Mara's like the cosmetic surgery industry, looking around for perfectly beautiful things to term "unsightly" in passing, as if it's understood, for no purpose other than to raise doubts in the mind of the hearer that might lead to his (Mara's) own gain. that's the method he's applying in this case, at least. he has many faces. but recognizing that he's playing his games and simply thinking, "i know you, Mara" i find very effective. usually sends him running with his tail between his legs. he'll be back soon - he's nothing if not determined - but he can't stand up to being seen for what he is.
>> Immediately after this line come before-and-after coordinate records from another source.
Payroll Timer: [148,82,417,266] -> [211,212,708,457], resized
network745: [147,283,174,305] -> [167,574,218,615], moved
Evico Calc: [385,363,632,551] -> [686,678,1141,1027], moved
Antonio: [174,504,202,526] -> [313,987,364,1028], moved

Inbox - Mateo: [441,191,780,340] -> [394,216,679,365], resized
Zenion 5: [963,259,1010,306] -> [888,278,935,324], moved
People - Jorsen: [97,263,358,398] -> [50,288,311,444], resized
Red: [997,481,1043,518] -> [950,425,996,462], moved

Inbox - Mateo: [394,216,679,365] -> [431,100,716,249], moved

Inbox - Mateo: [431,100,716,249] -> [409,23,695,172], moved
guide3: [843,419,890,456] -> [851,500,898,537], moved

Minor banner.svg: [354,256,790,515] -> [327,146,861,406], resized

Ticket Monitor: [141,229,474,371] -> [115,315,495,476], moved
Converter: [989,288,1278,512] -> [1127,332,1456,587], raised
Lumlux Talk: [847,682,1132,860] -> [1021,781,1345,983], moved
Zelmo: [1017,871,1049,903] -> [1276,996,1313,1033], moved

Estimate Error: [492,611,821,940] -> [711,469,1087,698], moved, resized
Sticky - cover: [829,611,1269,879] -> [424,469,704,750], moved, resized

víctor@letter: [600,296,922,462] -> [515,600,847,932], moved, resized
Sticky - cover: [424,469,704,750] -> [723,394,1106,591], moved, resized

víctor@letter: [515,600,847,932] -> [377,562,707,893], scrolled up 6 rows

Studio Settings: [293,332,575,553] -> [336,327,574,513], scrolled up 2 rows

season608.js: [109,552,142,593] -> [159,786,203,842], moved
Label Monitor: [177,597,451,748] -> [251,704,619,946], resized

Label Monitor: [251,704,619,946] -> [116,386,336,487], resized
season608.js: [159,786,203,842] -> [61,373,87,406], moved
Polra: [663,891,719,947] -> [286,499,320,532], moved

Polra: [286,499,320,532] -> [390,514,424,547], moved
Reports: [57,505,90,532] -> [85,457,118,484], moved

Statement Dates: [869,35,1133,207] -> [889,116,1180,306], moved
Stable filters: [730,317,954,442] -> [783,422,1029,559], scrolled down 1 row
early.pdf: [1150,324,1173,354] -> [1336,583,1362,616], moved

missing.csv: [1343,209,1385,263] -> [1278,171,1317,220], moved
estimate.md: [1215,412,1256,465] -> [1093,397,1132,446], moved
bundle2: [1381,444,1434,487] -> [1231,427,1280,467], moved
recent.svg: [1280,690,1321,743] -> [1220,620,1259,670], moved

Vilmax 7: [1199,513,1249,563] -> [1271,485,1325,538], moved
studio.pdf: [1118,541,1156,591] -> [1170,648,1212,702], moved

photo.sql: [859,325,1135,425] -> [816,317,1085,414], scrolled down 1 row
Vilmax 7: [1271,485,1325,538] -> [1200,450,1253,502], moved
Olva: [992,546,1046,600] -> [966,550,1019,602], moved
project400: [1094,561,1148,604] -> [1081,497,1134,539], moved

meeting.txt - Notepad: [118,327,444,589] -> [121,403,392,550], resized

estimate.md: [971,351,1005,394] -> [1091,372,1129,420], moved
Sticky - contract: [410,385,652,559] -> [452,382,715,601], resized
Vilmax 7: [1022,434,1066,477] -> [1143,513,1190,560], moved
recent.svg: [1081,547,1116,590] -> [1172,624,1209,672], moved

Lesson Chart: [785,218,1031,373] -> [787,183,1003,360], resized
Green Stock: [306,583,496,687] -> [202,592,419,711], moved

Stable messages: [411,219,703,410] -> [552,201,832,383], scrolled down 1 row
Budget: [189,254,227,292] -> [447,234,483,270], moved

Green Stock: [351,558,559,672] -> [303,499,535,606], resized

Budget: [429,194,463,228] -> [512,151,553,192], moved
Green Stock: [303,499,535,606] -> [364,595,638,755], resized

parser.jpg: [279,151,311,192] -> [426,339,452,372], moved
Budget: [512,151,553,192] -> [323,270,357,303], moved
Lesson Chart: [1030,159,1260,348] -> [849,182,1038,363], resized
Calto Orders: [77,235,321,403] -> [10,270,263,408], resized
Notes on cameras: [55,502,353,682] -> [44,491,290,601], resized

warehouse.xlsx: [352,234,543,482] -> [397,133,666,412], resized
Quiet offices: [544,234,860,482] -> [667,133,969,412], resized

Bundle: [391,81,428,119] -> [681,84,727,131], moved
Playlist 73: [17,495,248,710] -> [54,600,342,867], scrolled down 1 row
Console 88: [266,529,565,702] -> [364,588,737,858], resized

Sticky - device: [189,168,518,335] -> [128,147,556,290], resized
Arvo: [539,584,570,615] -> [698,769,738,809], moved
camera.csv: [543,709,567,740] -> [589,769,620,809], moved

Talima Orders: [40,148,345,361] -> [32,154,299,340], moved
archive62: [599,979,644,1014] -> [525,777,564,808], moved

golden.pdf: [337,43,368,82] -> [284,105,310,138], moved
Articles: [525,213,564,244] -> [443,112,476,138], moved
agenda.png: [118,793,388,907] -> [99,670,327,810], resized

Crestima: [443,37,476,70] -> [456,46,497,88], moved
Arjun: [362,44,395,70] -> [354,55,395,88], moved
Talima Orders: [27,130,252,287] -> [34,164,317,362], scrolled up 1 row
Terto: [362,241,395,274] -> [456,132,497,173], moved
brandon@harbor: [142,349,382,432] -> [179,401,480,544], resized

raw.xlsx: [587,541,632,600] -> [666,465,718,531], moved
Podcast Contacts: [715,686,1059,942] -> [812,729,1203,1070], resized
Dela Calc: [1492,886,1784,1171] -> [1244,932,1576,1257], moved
helpful too would be remembering the principles of non-attachment, non-identification, and not-self. our culture places great emphasis on the physical (it could be somewhat the nature of this Earthly plane, too - the physical is very in-your-face here), but the truth is that form is not you, any more than are feeling, perception, mental formations, or consciousness. no one can see "you" because there is no "you" there to see. there's only an aggregation of aggregates. or, as Winnie-the-Pooh so astutely put it,

How sweet to be a cloud, floating in the blue...

"Anyway, it's good to be home. It was good to be home before I left. I just didn't realize it." wonderful. :)

February 24, 2016 | Unregistered CommenterIan

The way to transform this from lesson to practice is realizing the mind is by nature a reactive organ. Once this is understood the rest falls into place.